Okuma parçası:
>>>

Emsal Mahkeme Kararı Antalya 1. Asliye Ticaret Mahkemesi 2017/485 E. 2022/359 K. 14.04.2022 T.

Görüntülediğiniz mahkeme kararı henüz kesinleşmemiştir. Yararlı olması amacıyla eklenmiştir.

T.C.
ANTALYA
1. ASLİYE TİCARET MAHKEMESİ

ESAS NO : 2017/485 Esas
KARAR NO : 2022/359
-BİRLEŞEN DAVA : (Birleşen Antalya … Asliye Ticaret Mahkemesi’nin … Karar Sayılı Dosyası)
DAVA : Tazminat (Ölüm Ve Cismani Zarar Sebebiyle Açılan Tazminat)
DAVA TARİHİ : 05/08/2016
KARAR TARİHİ :14/04/2022

Mahkememizden verilen … Karar sayılı kararın BAM … Hukuk Dairesinin … karar sayılı ilamı üzerine dosya yukarıdaki esasına kaydedilerek yapılan açık yargılaması sonunda;
GEREĞİ DÜŞÜNÜLDÜ:
DAVA:
Davacı vekili asıl dosyada Mahkememize verdiği dava dilekçesinde özetle; 19/06/2013 tarihinde müvekkillerinden …’ın idaresindeki ve davalı şirkete zorunlu mali mesuliyet sigortası ile sigortalı bulunan … plakalı hususi otomobili ile seyir halinde iken direksiyon hakimiyetini kaybetmesi sonucunda tek taraflı trafik kazası meydana geldiğini, araçta yolcu olarak bulunan eşi …’ın ağır derecede yaralandığını, sağ el bileğinin kırıldığını, kalçasında ciddi yaralanma meydana geldiğini, bu kaza sırasında müvekkillerinin bebeği …’ın vefat ettiğini, Karaman Cumhuriyet Başsavcılığının … soruşturma sayılı dosyasından kovuşturmaya yer olmadığına dair karar verildiğini, bu nedenlerle fazlaya ilişkin hakları saklı kalmak kaydıyla …’ın yaralanması nedeniyle şimdilik 2.000,00 TL maddi tazminatın ve …’ın vefatı nedeniyle anne ve babası olan müvekkilleri için şimdilik ayrı ayrı 1.000,00 TL destekten yoksun kalma tazminatının davalı sigorta şirketinden poliçe limitiyle sınırlı olmak üzere kaza tarihinden itibaren işleyecek ticari faizi ile birlikte alınarak müvekkillerine verilmesini talep ve dava etmiştir.
YANIT:
Davalı sigorta şirketi vekilinin cevap dilekçesinde özetle; meydana gelen trafik kazası sonucu …’ın malül kaldığından ve …’ın vefat etmesinden bahisle tazminat davası açıldığını, davacının tazminat talebinden doğan sorumluluğunun sigortalı araç sürücüsünün kusuru oranında ve poliçe limiti ile sınırlı olduğunu, davacıların talep sahibi olup olmadıkları hususunun araştırılması gerektiğini, vefat eden … babası … müvekkili şirketin sigortalısı ve sigortalı aracın maliki olduğunu, bu nedenle trafik poliçesinden talep hakkının bulunmadığını, davalı …’ın maluliyeti bakımından Adli Tıp Kurumu … İhtisas Dairesi’nden ve ayrıca sakatlık tazminatı yönünden aktüerya uzmanından rapor aldırılması gerektiğini, müvekkili şirketin temerrüde düşmediği gibi dava açılmasına da sebebiyet vermediğini belirterek, davanın reddine karar verilmesini talep etmiştir.

<<<

Kaynak materyal:
>>>

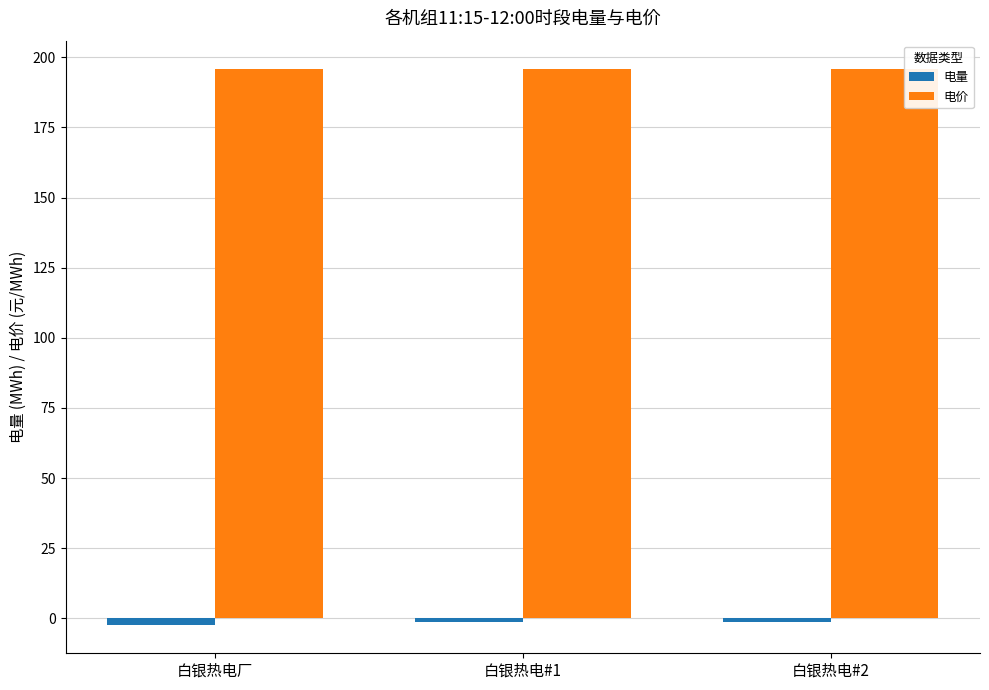

Count the number of data series in this chart.

2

<<<

Bilgilerden yararlanarak:
• A. Mahkeme kararında "Emsal Mahkeme Kararı" sözleriyle başlayıp "olması amacıyla eklenmiştir." sözlerine kadar inen bölümün tamamını hiçbir değişiklik yapmadan kopyalayın.
• B. Aşağıdaki ifadelerin mahkeme kararıyla uyuşup uyuşmadığını belirtin. Her biri için evet ya da hayır deyin ve karardaki belirleyici sözleri aynen alıntılayın.
(i) Dava tarihi 05/08/2016'dır.
(ii) Kazada araçta yolcu olarak bulunan eşin sol el bileği kırılmıştır.
(iii) Davalı sigorta şirketi vekili, vefat eden bebeğin babasının sigortalı aracın maliki olduğunu ileri sürmüştür.

Yanıtlar:
• A.
Emsal Mahkeme Kararı Antalya 1. Asliye Ticaret Mahkemesi 2017/485 E. 2022/359 K. 14.04.2022 T.

Görüntülediğiniz mahkeme kararı henüz kesinleşmemiştir. Yararlı olması amacıyla eklenmiştir.

• B.
(i) Evet: "DAVA TARİHİ : 05/08/2016"
(ii) Hayır: "sağ el bileğinin kırıldığını"
(iii) Evet: "sigortalı aracın maliki olduğunu"